Around 60 instances of Vitals Global Healthcare breaching its service obligations under the €4 billion hospitals contract were identified by 2017, yet no action was ever taken, a report by the National Audit Office found.

VGH was awarded the running of the Karin Grech, St Luke’s and Gozo hospitals in a 2015 tender the NAO suspects was the result of “collusion” between the company and government officials.

A minute from the quality and assurance board set up to monitor the service offered by VGH flags how a health ministry consultant “noted around 60 breaches of the concession agreement” by the company.

The NAO flagged how a later assertion made by the Health Ministry about no breaches in the service ever being identified was “inconsistent” with the minutes from the November 2017 board meeting.

When confronted by the NAO about these inconsistencies, the health consultant whose concerns were documented during the meeting claimed the board minutes were “erroneous” and insisted no breaches existed.

According to the report, the health consultant told the NAO he had merely flagged “several complaints” about the health service under VGH, but maintained that these shortcomings did not constitute breaches since the service level remained the same.

The entire NAO report is replete with examples of conflicting versions of events and dysfunctional relationships between the various government bodies tasked with overseeing the contract.

A lack of coordination between the health and energy ministries, who were responsible for different aspects of the contract, “allowed for the concession to remain an unimplementable project, an insurmountable challenge and irreparable situation for the government to manage, whose administrative and political weaknesses were all too readily exploited by the VGH”, the NAO said.

In uncharacteristically strong language, Auditor General Charles Deguara said the belief that VGH could live up to its contractual obligations under the “dubious concession” was a result of “naivety” by certain government officials, and “gross negligence” in the case of others.

It noted how consistent changes to the original contract signed off by former Tourism Minister Konrad Mizzi solely favoured the interests of the VGH, with government rendered “impotent” in holding the concessionaire to account.

Instead of scrapping the concession after a financially crippled VGH crashed out of it in 2017, the government instead signed off the contracts being transferred to US company Steward Healthcare.

Times of Malta reported in November how former Prime Minister Joseph Muscat and key figures involved in VGH received payments from a Swiss firm that received million from Steward Healthcare when the concession was transferred to it.

Muscat has denied wrongdoing, maintain that the “consultancy payments” he received after leaving office form the Swiss firm were for legitimate work he carried out.

‘Abysmal accountability, transparency’

The entire negotiation procedure between VGH and the government remains steeped in mystery, as the negotiation committee failed to retain any documentation relating to its work.

“This reflects abysmally on the standard of accountability and transparency that ought to have characterised such an important process,” the NAO said.

It further noted that the steering committee tasked with overseeing the negotiating committee’s work was “negligent” in its failure to ensure appropriate records about the negotiations were kept.

“The NAO deemed this a severe failure in governance,” the report says.

The Tourism Ministry’s permanent secretary Ronald Mizzi confirmed to the NAO that no minutes were retained but contested the utility of such records.

Mizzi argued that the “salient points” of the negotiations had been presented to the steering committee and eventually referred to an endorse by Cabinet.

Beat LTD CEO David Galea, a member of the negotiations committee, as well as an unnamed partner from RSM told the NAO it was “not practical” to retain minutes of negotiations.

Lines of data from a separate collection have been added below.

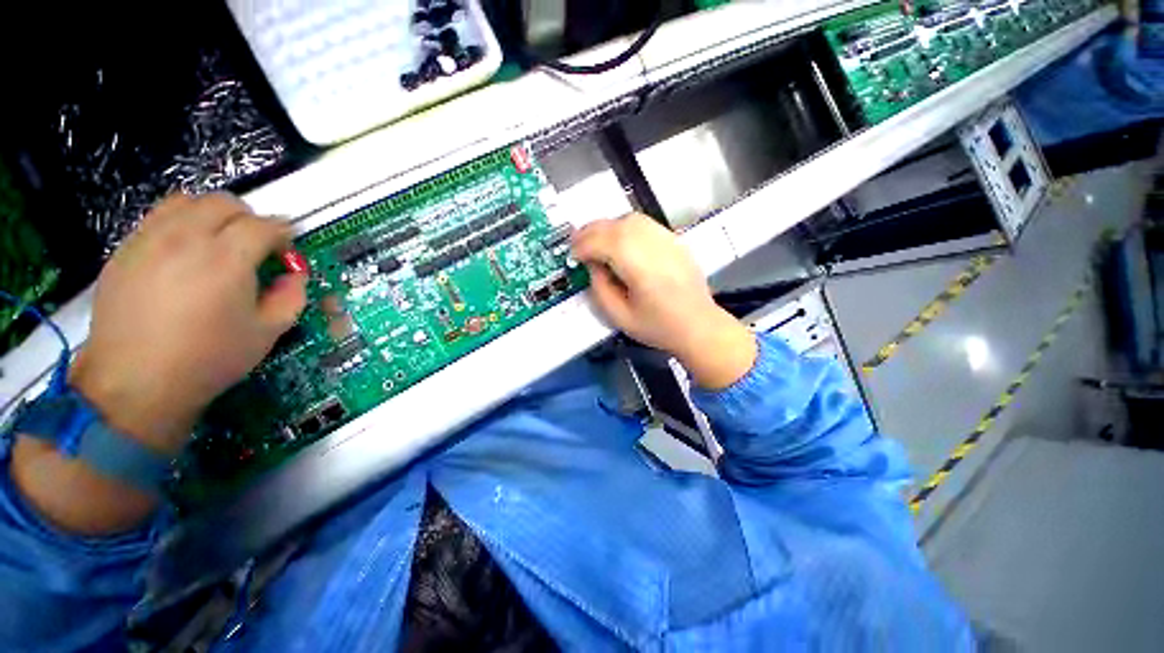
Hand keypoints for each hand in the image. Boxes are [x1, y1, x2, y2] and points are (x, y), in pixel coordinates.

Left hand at [71, 193, 307, 451]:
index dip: (284, 235)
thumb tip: (295, 275)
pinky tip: (184, 254)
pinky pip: (157, 218)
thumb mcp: (269, 332)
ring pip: (187, 201)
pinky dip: (180, 224)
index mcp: (227, 259)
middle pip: (225, 203)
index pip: (265, 225)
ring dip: (212, 215)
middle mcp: (186, 238)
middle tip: (256, 245)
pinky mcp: (124, 250)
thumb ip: (292, 296)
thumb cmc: (209, 359)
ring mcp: (149, 240)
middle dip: (250, 218)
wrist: (136, 382)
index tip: (287, 252)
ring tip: (218, 242)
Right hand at [571, 214, 756, 389]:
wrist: (699, 326)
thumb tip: (592, 265)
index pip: (604, 242)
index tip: (573, 256)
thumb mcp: (620, 317)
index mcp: (640, 267)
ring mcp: (667, 239)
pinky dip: (624, 227)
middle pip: (615, 225)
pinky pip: (644, 224)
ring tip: (595, 241)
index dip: (583, 246)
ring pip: (629, 219)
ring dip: (607, 227)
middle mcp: (654, 246)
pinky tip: (619, 241)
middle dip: (590, 232)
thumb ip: (600, 289)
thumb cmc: (659, 327)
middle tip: (577, 245)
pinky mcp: (674, 240)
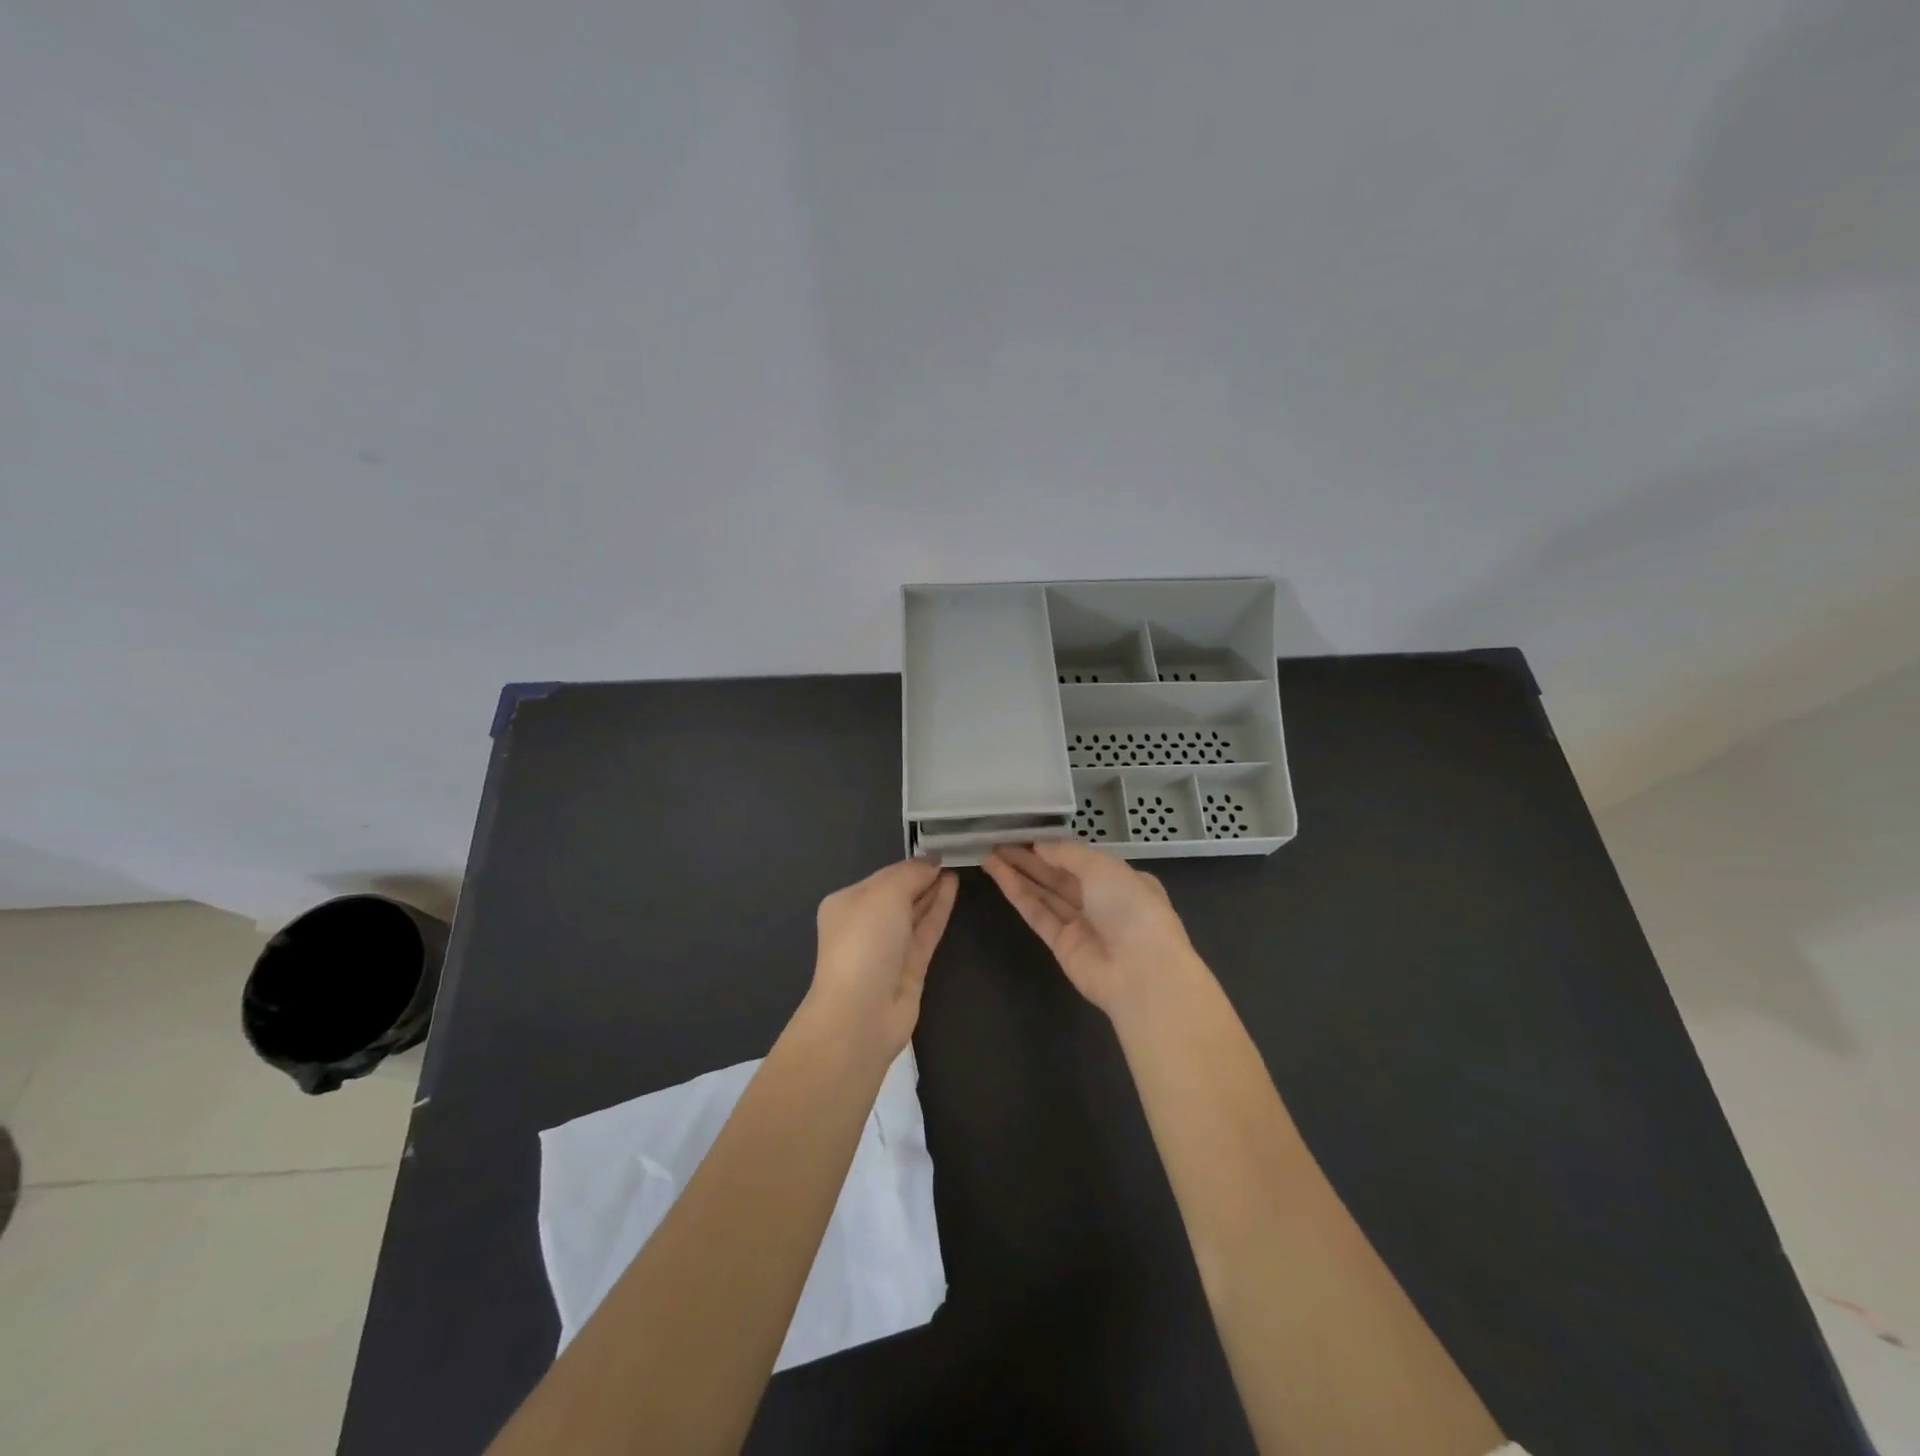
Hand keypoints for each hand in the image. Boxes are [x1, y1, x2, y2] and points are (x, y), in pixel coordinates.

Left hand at [808, 858, 958, 1055]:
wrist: (861, 1013)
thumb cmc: (864, 943)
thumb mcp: (884, 895)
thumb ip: (910, 874)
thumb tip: (932, 862)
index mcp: (846, 903)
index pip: (883, 876)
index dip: (911, 864)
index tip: (939, 849)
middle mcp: (865, 924)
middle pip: (899, 894)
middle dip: (922, 877)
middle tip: (953, 856)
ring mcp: (888, 948)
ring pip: (914, 912)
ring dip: (933, 891)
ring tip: (956, 868)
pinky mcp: (909, 968)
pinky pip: (926, 931)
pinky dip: (939, 910)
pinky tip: (953, 889)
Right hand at [983, 841, 1202, 1021]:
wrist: (1142, 973)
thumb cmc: (1132, 908)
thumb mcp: (1104, 867)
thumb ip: (1068, 854)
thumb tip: (1040, 846)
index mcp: (1122, 879)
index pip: (1082, 858)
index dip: (1053, 846)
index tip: (1024, 833)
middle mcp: (1101, 901)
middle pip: (1058, 875)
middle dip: (1029, 858)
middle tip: (997, 841)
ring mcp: (1081, 925)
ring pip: (1044, 893)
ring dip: (1018, 873)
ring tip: (988, 854)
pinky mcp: (1061, 945)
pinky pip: (1037, 914)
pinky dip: (1018, 894)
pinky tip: (998, 875)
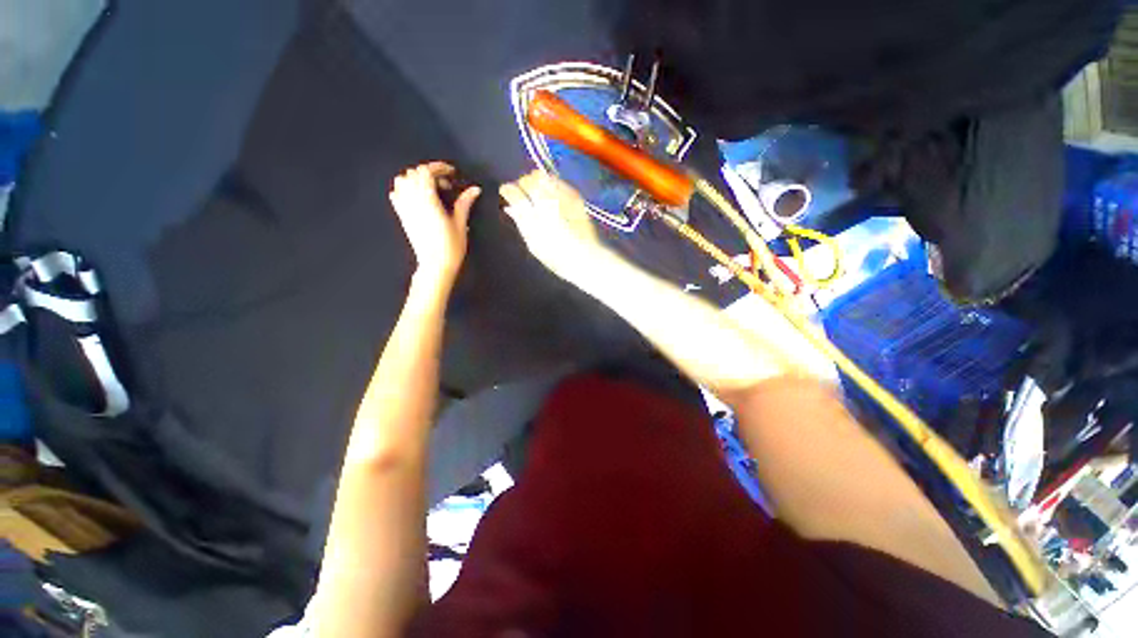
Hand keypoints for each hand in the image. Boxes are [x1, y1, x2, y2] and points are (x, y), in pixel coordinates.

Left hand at [389, 162, 480, 286]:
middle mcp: (412, 200)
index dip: (439, 167)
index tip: (452, 173)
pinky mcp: (402, 215)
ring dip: (416, 179)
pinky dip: (405, 189)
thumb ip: (464, 203)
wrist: (435, 265)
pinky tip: (418, 198)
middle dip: (430, 174)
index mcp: (428, 200)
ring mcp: (404, 207)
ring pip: (402, 181)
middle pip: (414, 173)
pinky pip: (396, 194)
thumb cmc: (451, 246)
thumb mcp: (461, 224)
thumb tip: (475, 189)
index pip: (426, 172)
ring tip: (431, 190)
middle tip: (446, 186)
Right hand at [500, 171, 609, 282]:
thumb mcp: (533, 244)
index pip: (515, 193)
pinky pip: (558, 182)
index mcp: (534, 217)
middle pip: (529, 180)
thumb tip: (511, 207)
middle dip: (522, 183)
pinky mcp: (575, 197)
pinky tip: (552, 195)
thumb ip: (521, 223)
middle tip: (522, 192)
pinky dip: (551, 184)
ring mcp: (563, 198)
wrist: (585, 258)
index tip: (505, 192)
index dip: (508, 190)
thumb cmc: (556, 256)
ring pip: (544, 177)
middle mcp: (548, 203)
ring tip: (536, 192)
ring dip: (536, 181)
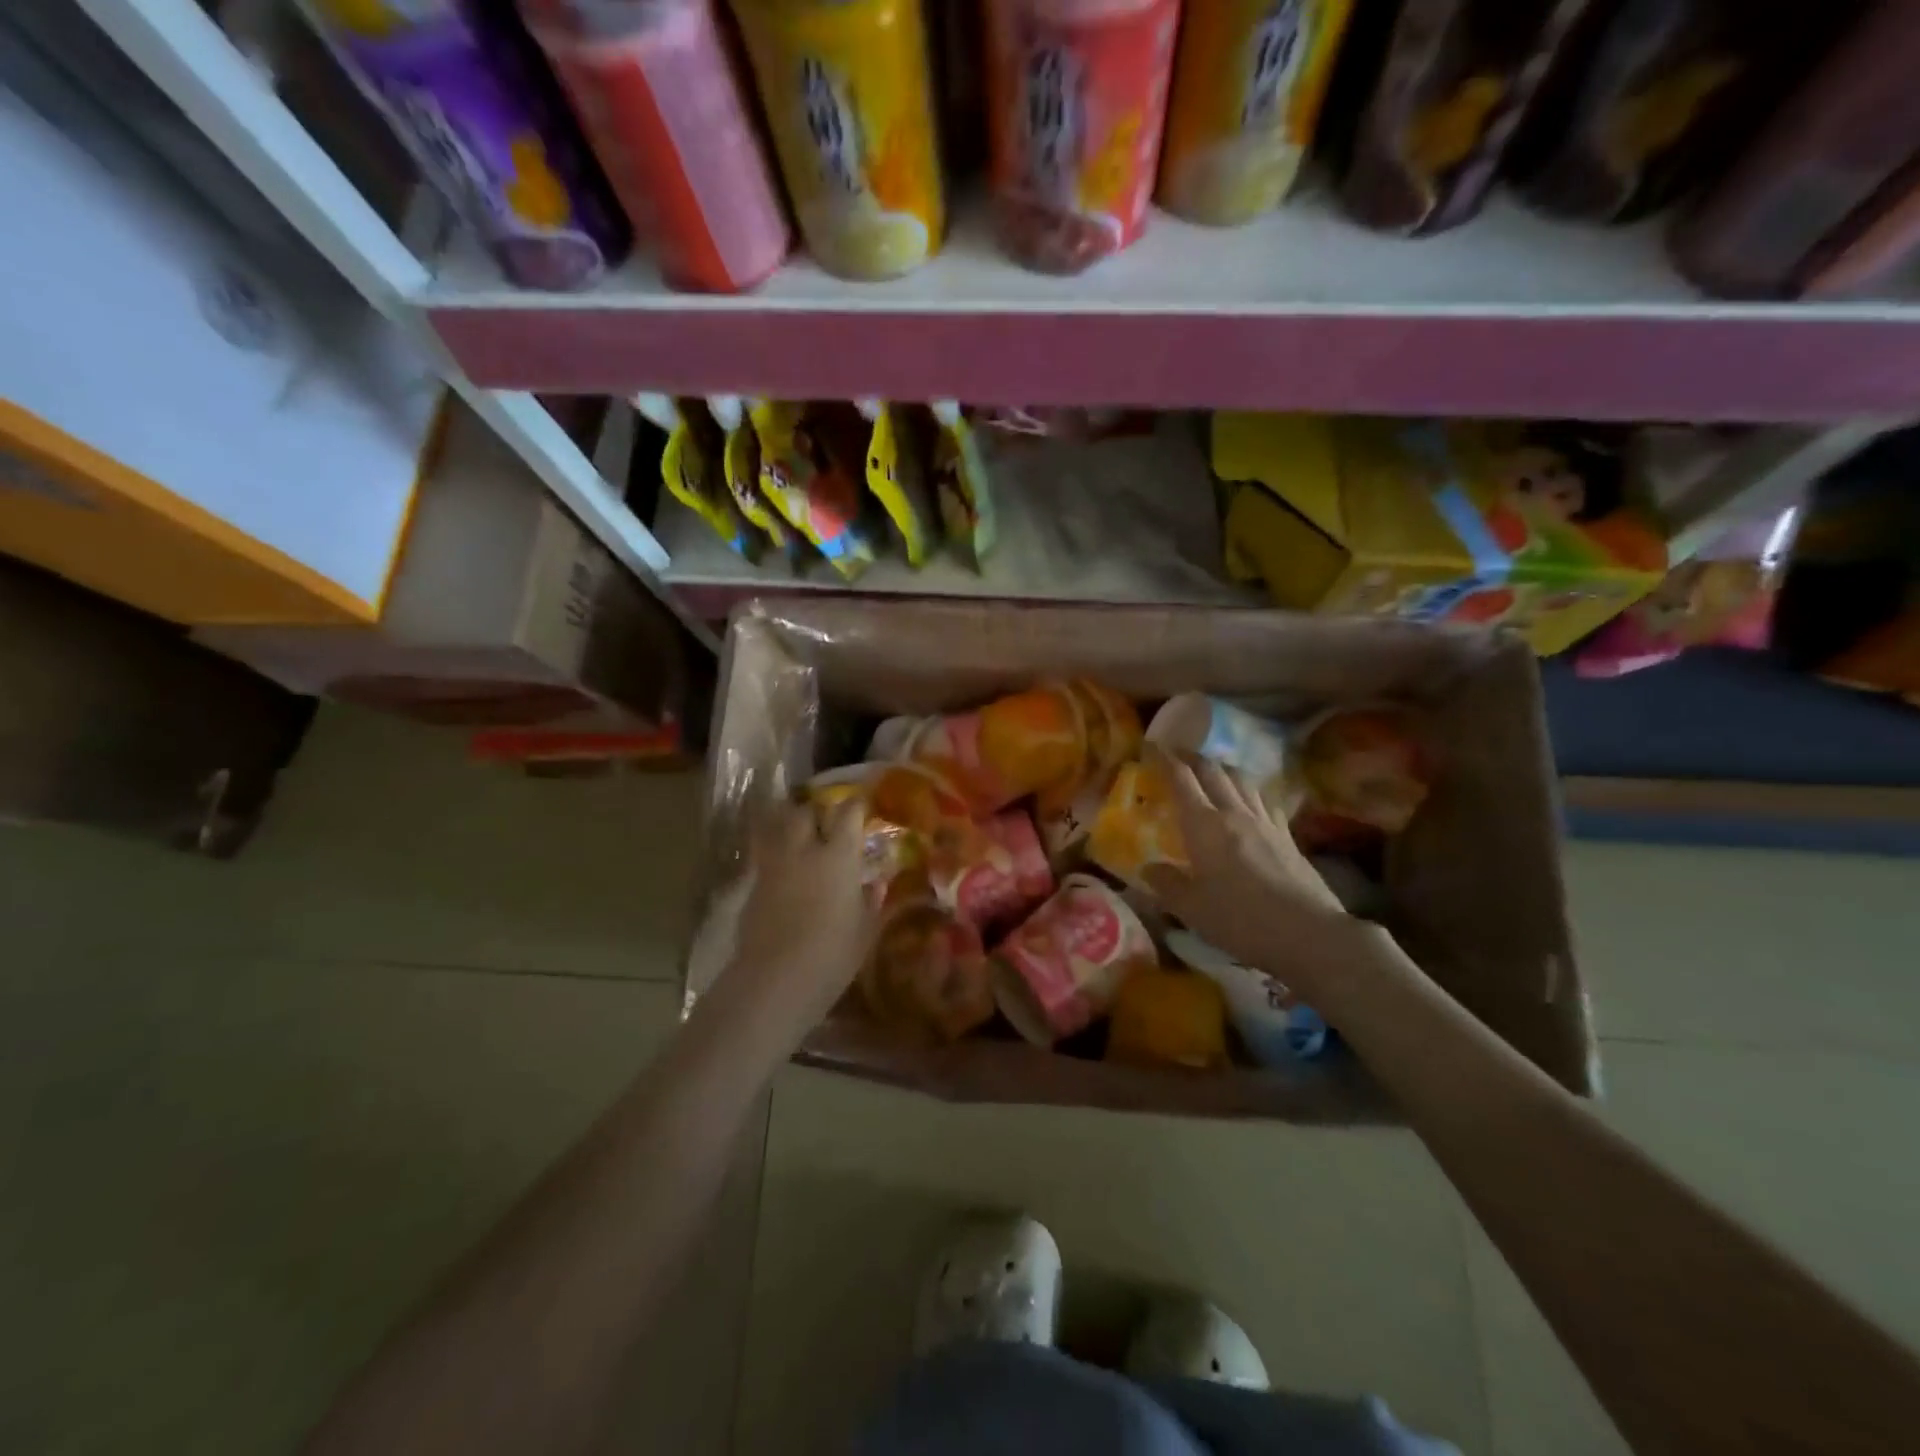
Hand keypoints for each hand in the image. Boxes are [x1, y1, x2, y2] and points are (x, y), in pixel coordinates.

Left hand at [719, 796, 878, 1031]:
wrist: (775, 980)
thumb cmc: (832, 955)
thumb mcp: (864, 930)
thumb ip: (870, 901)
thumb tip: (875, 883)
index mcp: (838, 856)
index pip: (848, 813)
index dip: (856, 805)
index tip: (863, 805)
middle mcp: (803, 850)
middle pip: (805, 811)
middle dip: (817, 809)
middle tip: (827, 820)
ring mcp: (773, 865)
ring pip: (776, 825)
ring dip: (789, 822)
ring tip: (800, 832)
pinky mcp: (752, 884)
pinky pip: (765, 853)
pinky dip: (775, 850)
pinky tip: (784, 866)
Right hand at [1142, 748, 1353, 1001]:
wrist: (1308, 933)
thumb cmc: (1240, 920)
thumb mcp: (1191, 909)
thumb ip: (1166, 884)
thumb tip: (1148, 868)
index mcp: (1204, 825)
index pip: (1181, 779)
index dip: (1164, 759)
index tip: (1150, 746)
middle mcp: (1234, 813)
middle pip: (1213, 771)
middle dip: (1192, 758)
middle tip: (1177, 755)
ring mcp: (1265, 822)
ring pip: (1242, 779)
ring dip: (1223, 768)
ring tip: (1212, 771)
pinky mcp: (1288, 835)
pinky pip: (1265, 801)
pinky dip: (1250, 792)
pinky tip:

The report says that Galea, a close associate of Konrad Mizzi, did nevertheless concede that the lack of documentation “could be considered a shortcoming”.

It further transpires that another member of the committee, Mizzi’s then lawyer Aron Mifsud Bonnici, flat out refused to meet the NAO about his work on the negotiations, citing “professional ethics.”

Mizzi too declined multiple invitations by the NAO to be probed about the controversial concession.

Failure to pay NI

In yet another instance of VGH reneging on its obligations, the NAO report says the company failed to pay national insurance and pay-as-you-earn contributions for its employees in accordance with its contractual terms.

These payments were found to be in arrears for the year 2018 and prior years.

Several meetings were held between the health ministry, commissioner for revenue and VGH to resolve the issue, however this was to “no avail”, the report says.

VGH claimed the payment had not been made due to the significant amounts owed to it by the government in relation to disputes between the two parties.

The NAO reviewed correspondence between the ministry and VGH, in which concern was expressed regarding the “suspicions” that the budget allocated for payroll of the Karin Grech and Gozo Hospital by the government was being used by VGH to pay other invoices unrelated to payroll.

Under the agreement, the government committed itself to pay upwards of €50 million yearly to cover payroll costs for employees at the three hospitals, the majority of whom remained on the government’s books.

The NAO has called on the “competent authorities” to investigate concerns that funds meant for the running of three public hospitals were channelled out of VGH.

CORRECTION:  A previous version of this article erroneously identified Tourism Ministry permanent secretary Ronald Mizzi as sitting on the negotiations committee. The error is regretted.